BRIEF 1. According to the pickling article, what does regular table salt contain that causes cloudiness in the jar?
BRIEF 2. Carry on the pickling article from the point where it stops.

EXCERPT PROVIDED.
================

Weekend Project: Pickling
With cucumbers, squash, and okra in peak season, now is the time to give pickling a try
This time of year, backyard gardens are pumping out produce. And it's hard to resist leaving the farmers market without bagfuls of fresh fruits and vegetables. Pickling is a great way to make use of summertime staples and extend their stay in the kitchen.
"If I were working with someone who wanted to get into canning, I would recommend pickling," says Kristin Davis, an extension agent with Mecklenburg County Cooperative Extension. Davis's role focuses on local foods.
Many people choose between two methods when it comes to pickling: refrigerator pickles and canned pickles. The refrigerator variety involves making a solution (generally of vinegar, sugar, and salt), covering the cucumbers (or other produce), placing them in a plastic or glass vessel, and storing in the refrigerator. If the pickles are allowed to ferment for a full week, they'll keep in the refrigerator for about two months.
Canned pickles require making a brine, packing the cucumbers and brine in glass canning jars, capping them with two-piece lids, and processing the jars in a hot-water bath. This process vacuum seals the lids and makes the pickles shelf stable.
Both pickling methods are good for novice cooks and those with limited kitchen space and supplies beacuse they require basic equipment and ingredients. You likely have everything needed for refrigerator pickles on hand. Make sure to purchase pickling salt, though. Regular table salt has an anticaking agent that causes cloudiness in the jar. Pick up a hot-water canner, canning jars, and two-piece lids at the hardware store, and you're set for canning pickles.
The flavors of both refrigerator and canned pickles are similar, but the textures differ. Canned pickles lose crispness in the cooking process. Davis recommends pre-soaking the cucumbers or other produce in ice water for four to five hours to help maintain crunch. Ball makes a product called Pickle Crisp, which also improves crispness.
When looking for produce for pickling, the No. 1 rule is to avoid punctured, bruised, or damaged vegetables. Cucumbers, for example, have enzymes near the bloom end that can cause the pickles to go soft. Make sure to cut off that part when preparing the vegetables. But bruises and punctured places can also cause the product to soften and increase the risk for other food-safety concerns. So select fresh, good-quality produce.

================

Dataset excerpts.
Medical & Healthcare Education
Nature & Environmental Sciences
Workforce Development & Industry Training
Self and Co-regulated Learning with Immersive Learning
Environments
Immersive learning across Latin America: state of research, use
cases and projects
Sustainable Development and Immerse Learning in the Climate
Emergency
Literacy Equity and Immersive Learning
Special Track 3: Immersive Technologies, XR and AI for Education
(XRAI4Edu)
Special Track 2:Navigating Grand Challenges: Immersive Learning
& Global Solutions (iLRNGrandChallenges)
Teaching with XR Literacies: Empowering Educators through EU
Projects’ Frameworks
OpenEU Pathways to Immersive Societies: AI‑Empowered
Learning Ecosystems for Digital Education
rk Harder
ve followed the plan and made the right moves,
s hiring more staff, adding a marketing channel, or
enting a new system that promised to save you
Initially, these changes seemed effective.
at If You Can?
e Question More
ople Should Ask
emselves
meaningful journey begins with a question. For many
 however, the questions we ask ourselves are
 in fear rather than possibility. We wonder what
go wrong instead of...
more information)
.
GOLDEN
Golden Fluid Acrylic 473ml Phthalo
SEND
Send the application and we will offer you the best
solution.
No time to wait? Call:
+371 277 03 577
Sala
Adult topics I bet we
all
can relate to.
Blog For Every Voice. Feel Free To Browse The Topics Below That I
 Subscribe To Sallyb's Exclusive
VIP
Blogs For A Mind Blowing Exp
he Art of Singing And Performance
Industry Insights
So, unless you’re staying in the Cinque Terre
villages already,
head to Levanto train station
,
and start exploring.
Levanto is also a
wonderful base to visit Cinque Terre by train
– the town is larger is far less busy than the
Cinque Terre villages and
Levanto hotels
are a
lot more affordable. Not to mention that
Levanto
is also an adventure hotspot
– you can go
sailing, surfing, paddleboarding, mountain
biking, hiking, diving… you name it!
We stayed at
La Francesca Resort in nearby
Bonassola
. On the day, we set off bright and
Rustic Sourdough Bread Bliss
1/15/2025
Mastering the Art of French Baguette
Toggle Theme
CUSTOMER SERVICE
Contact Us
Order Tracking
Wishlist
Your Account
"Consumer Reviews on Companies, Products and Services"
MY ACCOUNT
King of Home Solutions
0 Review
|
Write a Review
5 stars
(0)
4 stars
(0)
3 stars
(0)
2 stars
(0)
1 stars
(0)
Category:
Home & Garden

================

EXPECTED ANSWER 1. An anticaking agent.

EXPECTED ANSWER 2.
Cucumbers are an automatic thought for pickling, but also consider squash, okra, and green tomatoes. Zucchini and yellow squash make good bread-and-butter pickles, Davis says. Firm produce that's barely underripe works best.
Davis and other agents at the Extension recommend the National Center for Home Food Preservation as a resource for pickling advice and recipes. Davis will teach a class on pickling on August 15th as part of the Extension's Sustainable Living Series. Registration is required; click here to learn more.
If you want to get started pickling this weekend, Davis suggests the recipe below.
Cucumber pickles with onions or vegetable medley
8 cups cucumbers, thinly sliced
1 cup onion, peeled and sliced (2 medium onions or equal amounts of other vegetables, such as cauliflower, peppers, or carrots)
4 cups vinegar (5% acetic acid)
2 cups sugar
1/3 cup canning or pickling salt
1 1/2 teaspoons each celery seed, mustard seed, and turmeric
1. Mix pickling solution ingredients together until sugar is dissolved. Heating isn't required, but will help dissolve sugar and pickle the vegetables.
2. Wash and prepare the vegetables, trimming the blossom ends and discarding.
3. Fill hot, sterilized pint or quart jars with cucumbers and vegetables. Cover with solution, and cap with clean lids. Label and date, and store in the refrigerator at 40 degrees or colder for up to 2 weeks. Yield: 2 quarts.